Alors que des pourparlers de paix, soutenus par le Qatar et les États-Unis, reprennent discrètement à Doha entre le gouvernement congolais et la rébellion M23, les armes, elles, continuent de crépiter sans relâche autour de la ville stratégique d’Uvira, au Sud-Kivu. Cette contradiction frappante illustre le profond fossé entre les discours diplomatiques et la réalité meurtrière sur le terrain, plongeant les civils dans un cruel dilemme entre espoir ténu et crainte persistante.

Dans les salles climatisées de Doha, au Qatar, les représentants de Kinshasa et de l’AFC/M23 sont de nouveau autour de la table. Selon le ministère qatari des Affaires étrangères, les discussions, qui auraient officiellement repris le 20 août, se concentrent sur deux piliers fragiles : la mise en place d’un mécanisme de surveillance du cessez-le-feu et l’épineuse question de l’échange des prisonniers. Ce processus, soutenu techniquement par le Comité international de la Croix-Rouge et politiquement par les États-Unis, représente l’ultime tentative de donner une chance à la paix née de la Déclaration de principes signée en juillet.

Pourtant, à plus de 4.000 kilomètres de là, le son des armes lourdes assourdit une fois de plus les collines du Sud-Kivu. La trêve, si fragilement acceptée, vole en éclats aux portes d’Uvira, où les Forces armées de la RDC (FARDC) et les rebelles du M23, soutenus par le Rwanda selon les experts de l’ONU, se livrent à de violents affrontements. Cette reprise des combats constitue un cinglant déni aux efforts des médiateurs et jette une ombre lugubre sur la crédibilité même des discussions à Doha.

Washington hausse le ton

Washington, architecte principal de l’accord-cadre entre le Rwanda et la RDC qui sert de base aux pourparlers, a récemment haussé le ton. Les États-Unis s’inquiètent de la poursuite des exactions contre les civils et appellent avec insistance toutes les parties à « respecter la trêve contenue dans la déclaration de principes signée à Doha ». Un appel qui, pour l’instant, semble tomber dans l’oreille de sourds alors que la population locale, prise en étau, subit les conséquences humanitaires désastreuses de ces combats.
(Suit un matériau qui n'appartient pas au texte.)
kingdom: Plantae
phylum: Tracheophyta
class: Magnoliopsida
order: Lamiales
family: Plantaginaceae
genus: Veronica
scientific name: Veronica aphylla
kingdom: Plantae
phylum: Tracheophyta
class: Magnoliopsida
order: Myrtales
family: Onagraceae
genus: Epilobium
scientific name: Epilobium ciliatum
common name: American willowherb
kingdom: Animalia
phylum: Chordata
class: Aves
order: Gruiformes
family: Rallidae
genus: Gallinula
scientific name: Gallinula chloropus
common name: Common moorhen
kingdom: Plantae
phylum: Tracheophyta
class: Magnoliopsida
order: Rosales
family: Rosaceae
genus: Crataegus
Cette situation schizophrénique – parler de paix à Doha tout en faisant la guerre à Uvira – révèle les limites de la diplomatie face aux logiques militaires et aux agendas géopolitiques complexes qui dépassent largement les acteurs locaux. Pour de nombreux observateurs, le M23 utiliserait la pression militaire sur le terrain comme un levier pour obtenir des concessions maximales à la table des négociations.

Alors que les discussions se poursuivent dans le secret qatari, les habitants d’Uvira, eux, vivent au rythme anxiogène des bombardements et des déplacements précipités. Ils attendent, désemparés, un signe tangible que les mots prononcés à Doha puissent un jour se traduire par un silence durable des armes dans leur vallée. La communauté internationale, elle, retient son souffle, espérant que la raison diplomatique finira par l’emporter sur l’escalade militaire, avant que la ville d’Uvira ne bascule définitivement.